Research has shown that healthcare providers (i.e. doctors, nurses, medical students) have implicit bias.4 This implicit bias has led to the under treatment of pain in some racial groups,5 and disparities in providing evidenced based treatment for heart disease in other groups.6 No surprise that health care providers have implicit bias because we all have it. The development of implicit bias is the result of how our biological personal computer, the brain, processes information. Through our senses of smell, vision, taste, touch, and hearing, we process billions of stimuli or data unconsciously and store it. This data comes from everyday experiences with people, movies, media, etc. Our brain develops patterns and the ability to quickly access and use this information without thought (unconsciously). This allows us to perform many tasks quickly.7 This is useful for avoiding a hot stove. However, when the patterns are negative stereotypes (e.g. assuming some groups are drug seeking and not really in pain), then their application may lead to harm.
AI and Bias
It is not only the bias within the electronic health record which causes concern. It is also the lack of diversity of those who are creating, developing, reviewing, and making final decisions on the AI tools used. A small homogeneous group of people typically have a narrow frame of reference. They will be less likely to recognize the inaccuracies secondary to bias. Do the rich have the same perception of cost as those with lower socio-economic status? Do males recognize female gender bias?
Moreover, once the AI tools are developed, the end users (e.g. providers) cannot see the process that led to the results. Therefore, errors will not be obvious, and it will take longer to recognize them. Consequently, the development of AI tools without diverse input could move us further away from health equity. To paraphrase Burr in Hamilton, we need adequate representation in the room where it happens, when the sausage is being made,8 if we are to assure that AI has a positive impact on health care outcomes.
References
[1] Copeland, B.J.. “artificial intelligence”. Encyclopedia Britannica, 27 Dec. 2024, https://www.britannica.com/technology/artificial-intelligence. Accessed 30 December 2024.
[2] Bajwa J, Munir U, Nori A, Williams B. Artificial intelligence in healthcare: transforming the practice of medicine. Future Healthc J. 2021 Jul;8(2):e188-e194. doi: 10.7861/fhj.2021-0095. PMID: 34286183; PMCID: PMC8285156.
[3] Adapted from the American Psychological Association and Wikipedia (https://www.apa.org/topics/implicit-bias).
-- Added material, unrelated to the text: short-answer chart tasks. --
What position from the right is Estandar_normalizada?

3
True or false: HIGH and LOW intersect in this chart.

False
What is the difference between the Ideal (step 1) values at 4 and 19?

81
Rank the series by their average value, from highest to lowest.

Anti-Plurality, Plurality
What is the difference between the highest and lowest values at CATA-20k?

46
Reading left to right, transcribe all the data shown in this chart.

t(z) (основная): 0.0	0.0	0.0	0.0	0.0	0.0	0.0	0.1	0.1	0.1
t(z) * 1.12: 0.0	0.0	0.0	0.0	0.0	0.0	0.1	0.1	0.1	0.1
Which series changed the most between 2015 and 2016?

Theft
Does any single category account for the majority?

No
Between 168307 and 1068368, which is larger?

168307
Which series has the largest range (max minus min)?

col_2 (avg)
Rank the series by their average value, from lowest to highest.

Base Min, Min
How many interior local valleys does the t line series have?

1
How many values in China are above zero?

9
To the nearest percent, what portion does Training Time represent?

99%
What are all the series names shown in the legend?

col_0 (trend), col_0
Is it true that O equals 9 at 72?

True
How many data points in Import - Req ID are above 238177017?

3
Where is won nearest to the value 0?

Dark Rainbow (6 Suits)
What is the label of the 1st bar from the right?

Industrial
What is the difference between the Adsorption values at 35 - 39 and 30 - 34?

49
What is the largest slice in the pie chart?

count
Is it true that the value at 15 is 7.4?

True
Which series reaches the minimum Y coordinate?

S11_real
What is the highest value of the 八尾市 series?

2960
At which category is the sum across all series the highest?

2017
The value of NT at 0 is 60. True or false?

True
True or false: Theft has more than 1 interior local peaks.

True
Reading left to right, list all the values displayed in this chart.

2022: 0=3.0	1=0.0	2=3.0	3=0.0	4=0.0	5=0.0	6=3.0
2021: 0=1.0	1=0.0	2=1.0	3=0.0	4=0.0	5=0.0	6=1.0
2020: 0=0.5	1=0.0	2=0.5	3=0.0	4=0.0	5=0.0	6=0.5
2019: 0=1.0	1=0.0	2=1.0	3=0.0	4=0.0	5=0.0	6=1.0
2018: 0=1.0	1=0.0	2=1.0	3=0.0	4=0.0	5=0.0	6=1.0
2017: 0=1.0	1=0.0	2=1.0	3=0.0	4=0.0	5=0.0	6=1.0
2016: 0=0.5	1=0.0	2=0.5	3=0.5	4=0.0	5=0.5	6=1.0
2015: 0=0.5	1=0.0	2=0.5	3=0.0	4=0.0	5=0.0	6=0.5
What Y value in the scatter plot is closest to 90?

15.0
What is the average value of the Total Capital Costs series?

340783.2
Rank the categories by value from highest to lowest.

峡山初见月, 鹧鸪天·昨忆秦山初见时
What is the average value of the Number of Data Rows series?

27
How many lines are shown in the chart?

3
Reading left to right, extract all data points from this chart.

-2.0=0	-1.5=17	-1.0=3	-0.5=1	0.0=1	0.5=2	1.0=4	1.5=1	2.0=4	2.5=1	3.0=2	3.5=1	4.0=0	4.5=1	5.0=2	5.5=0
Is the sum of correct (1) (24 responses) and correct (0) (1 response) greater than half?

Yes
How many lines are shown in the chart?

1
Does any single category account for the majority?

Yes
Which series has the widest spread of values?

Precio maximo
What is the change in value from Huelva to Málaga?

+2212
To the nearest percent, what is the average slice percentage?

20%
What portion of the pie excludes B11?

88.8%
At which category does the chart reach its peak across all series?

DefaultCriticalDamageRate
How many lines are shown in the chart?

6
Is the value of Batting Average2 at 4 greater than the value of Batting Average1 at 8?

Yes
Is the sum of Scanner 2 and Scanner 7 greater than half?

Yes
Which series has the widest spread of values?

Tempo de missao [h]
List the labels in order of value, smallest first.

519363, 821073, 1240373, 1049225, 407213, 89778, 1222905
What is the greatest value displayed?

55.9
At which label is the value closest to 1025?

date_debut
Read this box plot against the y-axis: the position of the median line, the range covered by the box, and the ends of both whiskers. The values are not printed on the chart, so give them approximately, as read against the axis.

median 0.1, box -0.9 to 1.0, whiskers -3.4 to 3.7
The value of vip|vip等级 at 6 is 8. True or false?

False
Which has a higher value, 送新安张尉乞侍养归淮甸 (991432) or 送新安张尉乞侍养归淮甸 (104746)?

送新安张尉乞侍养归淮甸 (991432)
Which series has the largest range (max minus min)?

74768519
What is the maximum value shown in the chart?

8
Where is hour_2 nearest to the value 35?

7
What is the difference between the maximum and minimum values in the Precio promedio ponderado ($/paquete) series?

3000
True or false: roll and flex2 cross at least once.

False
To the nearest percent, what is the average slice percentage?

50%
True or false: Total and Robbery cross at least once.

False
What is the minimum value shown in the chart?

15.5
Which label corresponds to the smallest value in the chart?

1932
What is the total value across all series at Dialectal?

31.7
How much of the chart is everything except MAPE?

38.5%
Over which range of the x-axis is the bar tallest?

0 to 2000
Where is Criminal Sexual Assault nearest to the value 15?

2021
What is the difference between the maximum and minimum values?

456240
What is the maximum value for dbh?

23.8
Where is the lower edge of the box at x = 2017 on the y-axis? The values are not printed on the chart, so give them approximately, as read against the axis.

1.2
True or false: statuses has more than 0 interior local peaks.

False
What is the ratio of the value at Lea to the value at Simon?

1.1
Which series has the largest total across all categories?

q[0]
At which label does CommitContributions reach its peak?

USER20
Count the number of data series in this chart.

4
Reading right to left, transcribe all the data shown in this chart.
Accessed 30 December 2024.
[4] Hall WJ, Chapman MV, Lee KM, et al. Implicit Racial/Ethnic Bias Among Health Care Professionals and Its Influence on Health Care Outcomes: A Systematic Review. American Journal of Public Health. 2015. Dec; 105(12):e60-e76.
[5] Hoffman, KM, Trawalter S, Axt JR, MN Oliver. Racial bias in pain assessment and treatment recommendations, and false beliefs about biological differences between blacks and whites. Proc. Natl. Acad. Sci. U.S.A. 113(16)4296-4301, https://doi.org/10.1073/pnas.1516047113 (2016).
[6] Nelson AR. Unequal treatment: report of the Institute of Medicine on racial and ethnic disparities in healthcare. Ann Thorac Surg. 2003 Oct;76(4):S1377-81. doi: 10.1016/s0003-4975(03)01205-0. PMID: 14530068.
[7] Kahneman, D. (2011). Thinking, Fast and Slow. P 20-24.
[8] Miranda, L., Lacamoire, A., & Chernow, R. (2016). Hamilton: an American musical. Vocal selections. [Los Angeles, California], Warner/Chappell.